__What the task requires__
Repeat every one of the following records word for word, without changing anything.

__Provided data__

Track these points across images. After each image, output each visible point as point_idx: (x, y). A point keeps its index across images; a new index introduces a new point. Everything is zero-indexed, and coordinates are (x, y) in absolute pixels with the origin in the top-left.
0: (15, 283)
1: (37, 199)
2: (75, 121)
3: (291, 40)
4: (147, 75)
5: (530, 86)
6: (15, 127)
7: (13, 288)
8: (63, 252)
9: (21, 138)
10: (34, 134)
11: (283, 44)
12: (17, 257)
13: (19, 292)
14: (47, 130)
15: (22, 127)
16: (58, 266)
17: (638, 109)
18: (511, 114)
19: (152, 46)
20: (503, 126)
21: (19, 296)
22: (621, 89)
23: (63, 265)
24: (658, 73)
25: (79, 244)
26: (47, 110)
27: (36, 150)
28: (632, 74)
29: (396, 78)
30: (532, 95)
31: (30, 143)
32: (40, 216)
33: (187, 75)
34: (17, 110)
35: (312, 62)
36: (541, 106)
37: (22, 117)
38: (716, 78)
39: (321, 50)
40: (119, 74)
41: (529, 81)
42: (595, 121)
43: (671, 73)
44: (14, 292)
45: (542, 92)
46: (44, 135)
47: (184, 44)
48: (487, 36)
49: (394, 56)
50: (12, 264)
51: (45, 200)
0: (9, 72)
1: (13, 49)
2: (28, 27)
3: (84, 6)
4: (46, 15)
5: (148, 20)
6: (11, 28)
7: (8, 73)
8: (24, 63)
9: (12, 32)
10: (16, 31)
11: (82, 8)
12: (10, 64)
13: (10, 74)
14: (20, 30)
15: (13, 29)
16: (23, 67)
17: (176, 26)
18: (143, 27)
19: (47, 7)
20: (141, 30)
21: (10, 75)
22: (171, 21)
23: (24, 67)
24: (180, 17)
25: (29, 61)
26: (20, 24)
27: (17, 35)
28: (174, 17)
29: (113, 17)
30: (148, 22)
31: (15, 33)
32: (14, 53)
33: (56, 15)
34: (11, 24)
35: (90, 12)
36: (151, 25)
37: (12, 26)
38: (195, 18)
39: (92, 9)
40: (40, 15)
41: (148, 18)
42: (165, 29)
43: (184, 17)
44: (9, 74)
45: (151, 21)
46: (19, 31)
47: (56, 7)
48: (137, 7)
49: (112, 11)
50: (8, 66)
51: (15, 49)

__Answer area__
Track these points across images. After each image, output each visible point as point_idx: (x, y). A point keeps its index across images; a new index introduces a new point. Everything is zero-indexed, and coordinates are (x, y) in absolute pixels with the origin in the top-left.
0: (15, 283)
1: (37, 199)
2: (75, 121)
3: (291, 40)
4: (147, 75)
5: (530, 86)
6: (15, 127)
7: (13, 288)
8: (63, 252)
9: (21, 138)
10: (34, 134)
11: (283, 44)
12: (17, 257)
13: (19, 292)
14: (47, 130)
15: (22, 127)
16: (58, 266)
17: (638, 109)
18: (511, 114)
19: (152, 46)
20: (503, 126)
21: (19, 296)
22: (621, 89)
23: (63, 265)
24: (658, 73)
25: (79, 244)
26: (47, 110)
27: (36, 150)
28: (632, 74)
29: (396, 78)
30: (532, 95)
31: (30, 143)
32: (40, 216)
33: (187, 75)
34: (17, 110)
35: (312, 62)
36: (541, 106)
37: (22, 117)
38: (716, 78)
39: (321, 50)
40: (119, 74)
41: (529, 81)
42: (595, 121)
43: (671, 73)
44: (14, 292)
45: (542, 92)
46: (44, 135)
47: (184, 44)
48: (487, 36)
49: (394, 56)
50: (12, 264)
51: (45, 200)
0: (9, 72)
1: (13, 49)
2: (28, 27)
3: (84, 6)
4: (46, 15)
5: (148, 20)
6: (11, 28)
7: (8, 73)
8: (24, 63)
9: (12, 32)
10: (16, 31)
11: (82, 8)
12: (10, 64)
13: (10, 74)
14: (20, 30)
15: (13, 29)
16: (23, 67)
17: (176, 26)
18: (143, 27)
19: (47, 7)
20: (141, 30)
21: (10, 75)
22: (171, 21)
23: (24, 67)
24: (180, 17)
25: (29, 61)
26: (20, 24)
27: (17, 35)
28: (174, 17)
29: (113, 17)
30: (148, 22)
31: (15, 33)
32: (14, 53)
33: (56, 15)
34: (11, 24)
35: (90, 12)
36: (151, 25)
37: (12, 26)
38: (195, 18)
39: (92, 9)
40: (40, 15)
41: (148, 18)
42: (165, 29)
43: (184, 17)
44: (9, 74)
45: (151, 21)
46: (19, 31)
47: (56, 7)
48: (137, 7)
49: (112, 11)
50: (8, 66)
51: (15, 49)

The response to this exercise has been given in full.